⟨

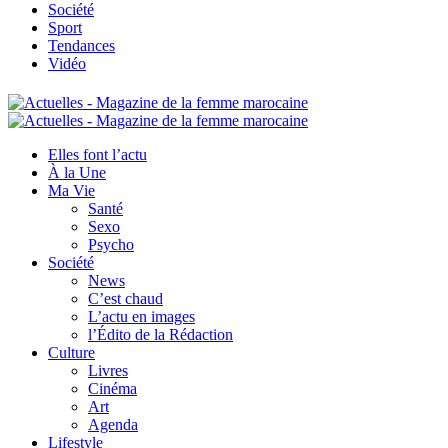
Société
Sport
Tendances
Vidéo
Elles font l’actu
À la Une
Ma Vie
Santé
Sexo
Psycho
Société
News
C’est chaud
L’actu en images
l’Édito de la Rédaction
Culture
Livres
Cinéma
Art
Agenda
Lifestyle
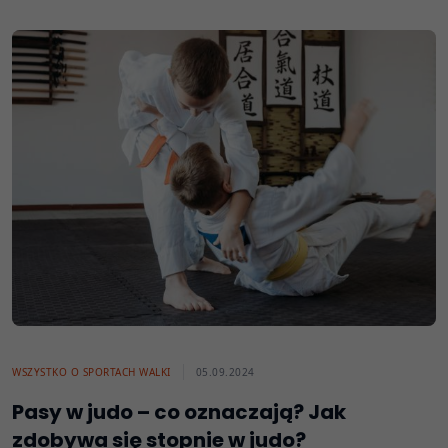
WSZYSTKO O SPORTACH WALKI
05.09.2024
Pasy w judo – co oznaczają? Jak
zdobywa się stopnie w judo?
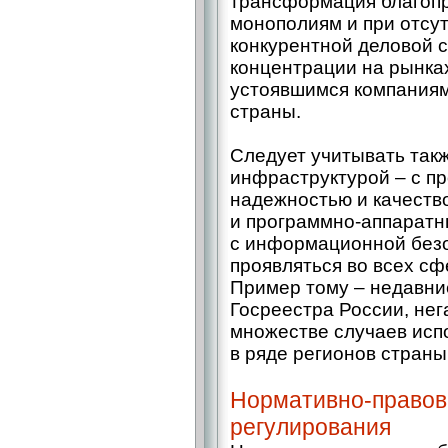
трансформация благопр
монополиям и при отсу
конкурентной деловой 
концентрации на рынках
устоявшимся компаниям
страны.
Следует учитывать так
инфраструктурой – с п
надежностью и качеств
и программно-аппаратн
с информационной безо
проявляться во всех сф
Пример тому – недавни
Госреестра России, нег
множестве случаев исп
в ряде регионов страны
Нормативно-правов
регулирования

⟩

- Description of the task
Everything from the line containing "Пример тому – недавни" through the final line of the records is what you should print, exactly and with nothing added.

- Response
Пример тому – недавни
Госреестра России, нег
множестве случаев исп
в ряде регионов страны
Нормативно-правов
регулирования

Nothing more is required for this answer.